• [Problem details]: Copy the Big Dummy forum thread from "## SelfPropelledDevo (Oct" to "(Aug 9, 2007)", inclusive, and replace "purchase order" with "factory order".

• [Selected passage]:
- Opening Delimiter -

Update: The surly blog post from 7/25 but still no expected arrival date... I really need this bike.

http://www.surlybikes.com/surlyblog.html

bm


----------



## tl1 (Dec 21, 2003)

*Looks like Kona beat them to it.*

http://forums.mtbr.com/showthread.php?t=321895


----------



## SelfPropelledDevo (Oct 2, 2005)

from the Surly Blog:

"The purchase order is in, and the Big Dummy is scheduled for production. Expect 'em to show up late November/early December if all goes well. We apologize for the delay, but we're sure you'll appreciate the improvements we've made prior to the first production run."


----------



## Guest (Aug 9, 2007)

Is it going to have that curved top-tube? I'm not in love with that... I do like that green. Too bad that won't be the color.

bm


----------



## russian fighter (Jul 17, 2006)

Anyone guess what handlebars those are on the Kona? I'd like a pair of black ones like that.


----------



## mangoman (Oct 25, 2005)

mbabaracus said:


> Is it going to have that curved top-tube? I'm not in love with that... I do like that green. Too bad that won't be the color.
> 
> bm


Curved top-tube: Yes. Military-ish green color: Yes.

And I just pre-ordered an 18" Big Dummy!

- Closing Delimiter -

• [Supplied information]:
- Opening Delimiter -

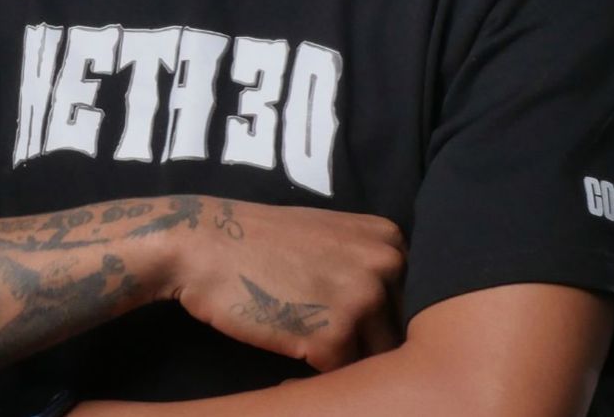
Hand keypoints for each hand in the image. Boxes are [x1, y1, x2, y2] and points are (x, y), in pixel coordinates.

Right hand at [158, 197, 405, 371]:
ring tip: (310, 351)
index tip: (348, 322)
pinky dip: (317, 375)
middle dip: (367, 345)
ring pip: (377, 360)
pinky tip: (291, 358)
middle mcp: (388, 264)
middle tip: (324, 340)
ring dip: (346, 364)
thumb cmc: (261, 245)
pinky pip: (342, 376)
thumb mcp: (331, 237)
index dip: (380, 319)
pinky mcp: (334, 337)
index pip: (410, 300)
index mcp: (390, 238)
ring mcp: (364, 300)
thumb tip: (402, 322)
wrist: (203, 243)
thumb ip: (371, 267)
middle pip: (399, 333)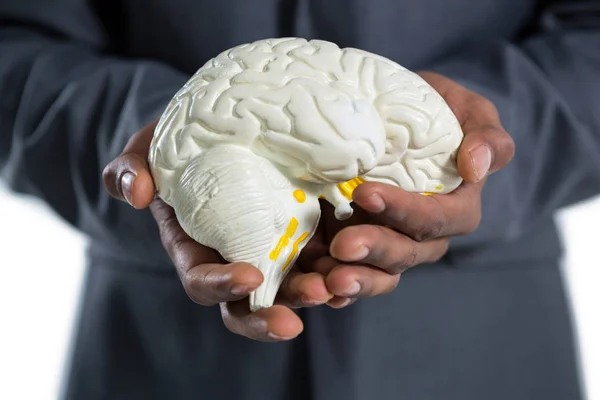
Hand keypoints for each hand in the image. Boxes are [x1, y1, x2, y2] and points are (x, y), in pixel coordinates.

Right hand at [102, 120, 333, 341]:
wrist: (219, 136)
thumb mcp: (148, 149)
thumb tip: (137, 193)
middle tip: (302, 308)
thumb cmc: (179, 146)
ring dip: (315, 292)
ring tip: (337, 286)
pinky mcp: (303, 233)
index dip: (220, 285)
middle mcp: (234, 258)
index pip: (201, 280)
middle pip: (249, 304)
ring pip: (292, 286)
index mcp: (194, 247)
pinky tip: (358, 264)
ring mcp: (271, 249)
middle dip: (271, 313)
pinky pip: (323, 261)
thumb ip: (131, 169)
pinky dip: (339, 268)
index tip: (247, 276)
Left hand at [303, 71, 514, 305]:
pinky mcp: (358, 250)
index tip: (365, 194)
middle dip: (375, 250)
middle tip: (343, 245)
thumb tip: (477, 166)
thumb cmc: (429, 110)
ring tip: (330, 281)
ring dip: (357, 280)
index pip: (438, 219)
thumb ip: (484, 134)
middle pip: (405, 253)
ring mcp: (388, 244)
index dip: (406, 211)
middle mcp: (422, 235)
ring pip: (379, 274)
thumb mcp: (463, 110)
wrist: (384, 117)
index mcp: (455, 207)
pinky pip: (351, 276)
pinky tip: (319, 292)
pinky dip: (336, 289)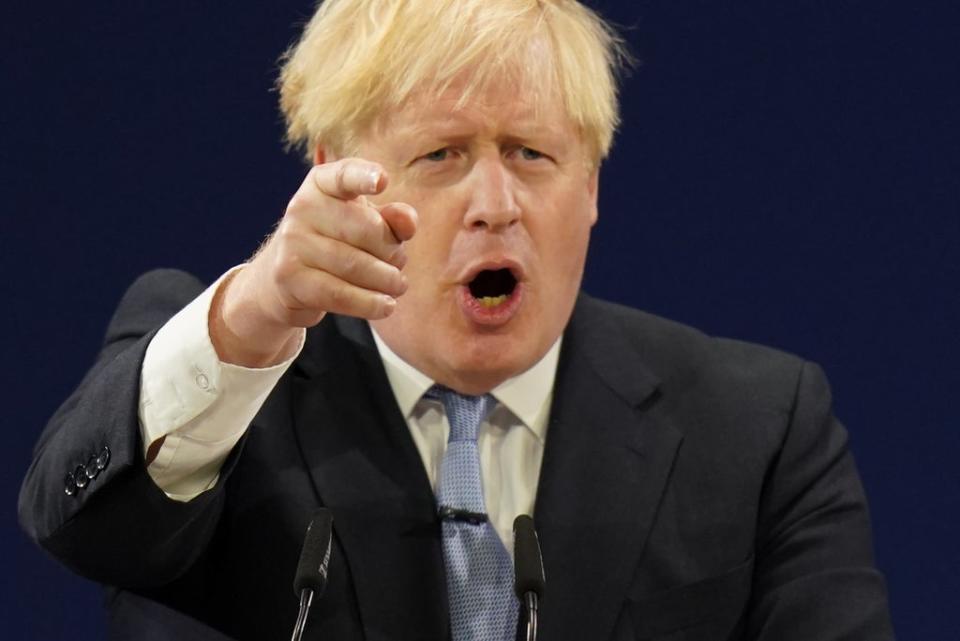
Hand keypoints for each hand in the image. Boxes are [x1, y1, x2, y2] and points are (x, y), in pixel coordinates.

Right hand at [210, 159, 417, 366]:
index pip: (345, 175)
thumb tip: (408, 223)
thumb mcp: (366, 225)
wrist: (282, 279)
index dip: (363, 177)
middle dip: (392, 251)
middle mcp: (302, 207)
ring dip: (387, 280)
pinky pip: (339, 294)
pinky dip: (370, 303)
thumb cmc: (337, 244)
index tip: (382, 181)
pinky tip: (386, 306)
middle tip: (398, 264)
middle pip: (366, 229)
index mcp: (322, 184)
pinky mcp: (289, 278)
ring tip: (397, 285)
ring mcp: (292, 242)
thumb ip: (393, 219)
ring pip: (355, 266)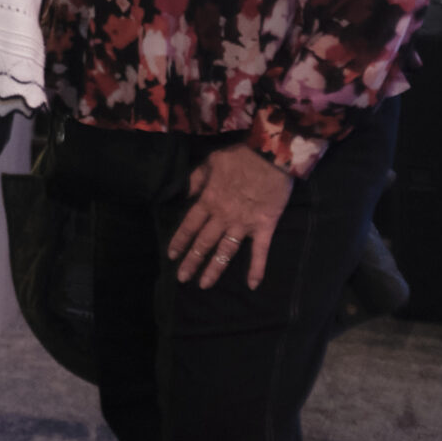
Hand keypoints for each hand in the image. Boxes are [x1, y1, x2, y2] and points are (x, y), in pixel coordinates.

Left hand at [169, 144, 292, 289]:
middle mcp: (222, 216)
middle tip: (181, 278)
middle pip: (203, 243)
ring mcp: (243, 225)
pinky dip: (256, 269)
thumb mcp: (209, 162)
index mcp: (208, 201)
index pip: (189, 226)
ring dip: (214, 270)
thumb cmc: (239, 156)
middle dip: (191, 261)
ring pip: (225, 251)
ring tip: (204, 285)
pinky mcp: (264, 227)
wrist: (270, 155)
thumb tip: (184, 194)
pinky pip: (260, 252)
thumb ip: (196, 179)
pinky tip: (252, 285)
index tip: (171, 255)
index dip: (179, 241)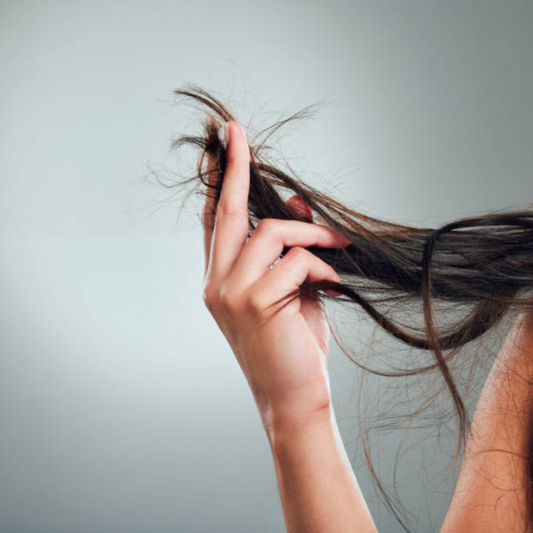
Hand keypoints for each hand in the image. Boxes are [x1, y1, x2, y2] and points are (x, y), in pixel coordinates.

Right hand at [201, 121, 348, 429]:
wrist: (293, 396)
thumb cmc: (292, 342)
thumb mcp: (292, 289)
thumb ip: (289, 248)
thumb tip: (295, 201)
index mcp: (221, 279)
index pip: (216, 221)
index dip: (219, 182)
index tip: (222, 146)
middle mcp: (216, 283)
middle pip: (227, 212)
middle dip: (233, 167)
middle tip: (236, 130)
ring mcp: (230, 292)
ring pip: (269, 232)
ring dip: (310, 235)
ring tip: (337, 247)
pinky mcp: (253, 302)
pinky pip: (294, 260)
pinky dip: (321, 266)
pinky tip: (333, 286)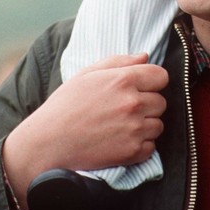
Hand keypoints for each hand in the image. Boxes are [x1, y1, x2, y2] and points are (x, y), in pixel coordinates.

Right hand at [2, 53, 167, 208]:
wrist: (48, 143)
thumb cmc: (65, 105)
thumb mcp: (88, 74)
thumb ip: (120, 61)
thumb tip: (145, 57)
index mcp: (124, 79)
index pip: (161, 76)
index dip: (152, 82)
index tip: (140, 88)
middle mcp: (133, 103)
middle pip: (161, 102)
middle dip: (147, 104)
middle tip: (124, 110)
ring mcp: (134, 129)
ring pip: (158, 125)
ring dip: (145, 126)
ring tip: (121, 126)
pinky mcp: (132, 152)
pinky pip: (151, 146)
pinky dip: (140, 146)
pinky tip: (121, 141)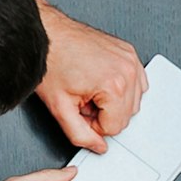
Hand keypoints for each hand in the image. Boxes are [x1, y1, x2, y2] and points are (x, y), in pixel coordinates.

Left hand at [32, 0, 146, 151]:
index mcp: (114, 85)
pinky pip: (136, 82)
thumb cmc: (49, 61)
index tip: (79, 111)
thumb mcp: (59, 107)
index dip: (93, 124)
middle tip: (80, 99)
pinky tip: (98, 80)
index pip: (116, 128)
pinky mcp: (128, 51)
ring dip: (112, 101)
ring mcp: (130, 58)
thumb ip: (79, 135)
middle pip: (127, 115)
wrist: (45, 33)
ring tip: (88, 88)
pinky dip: (120, 86)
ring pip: (133, 100)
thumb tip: (98, 146)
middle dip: (102, 113)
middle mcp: (127, 70)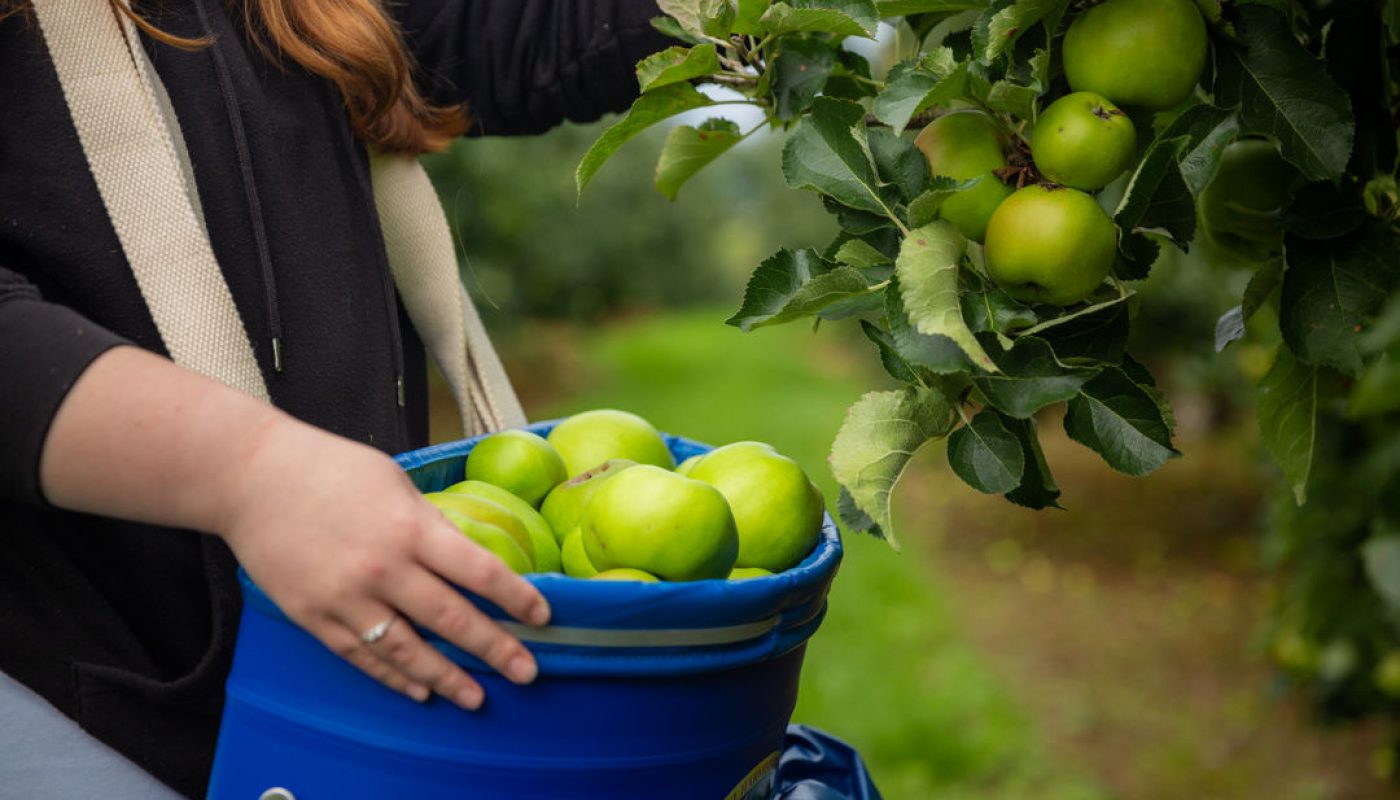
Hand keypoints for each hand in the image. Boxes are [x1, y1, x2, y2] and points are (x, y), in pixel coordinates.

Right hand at [216, 415, 549, 708]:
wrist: (250, 477)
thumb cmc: (329, 469)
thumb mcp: (394, 484)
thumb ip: (429, 523)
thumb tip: (463, 557)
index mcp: (410, 527)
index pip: (479, 571)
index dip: (516, 598)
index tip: (543, 617)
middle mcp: (383, 568)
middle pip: (451, 620)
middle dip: (496, 649)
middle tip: (528, 672)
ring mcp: (346, 598)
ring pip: (408, 651)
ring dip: (446, 678)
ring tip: (477, 697)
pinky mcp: (313, 616)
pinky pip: (361, 657)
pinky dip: (394, 677)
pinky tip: (419, 690)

- Closing Delimiter -

• [Result of the exercise]:
## SelfPropelledDevo (Oct 2, 2005)

from the Surly Blog:

"The factory order is in, and the Big Dummy is scheduled for production. Expect 'em to show up late November/early December if all goes well. We apologize for the delay, but we're sure you'll appreciate the improvements we've made prior to the first production run."


----------



## Guest (Aug 9, 2007)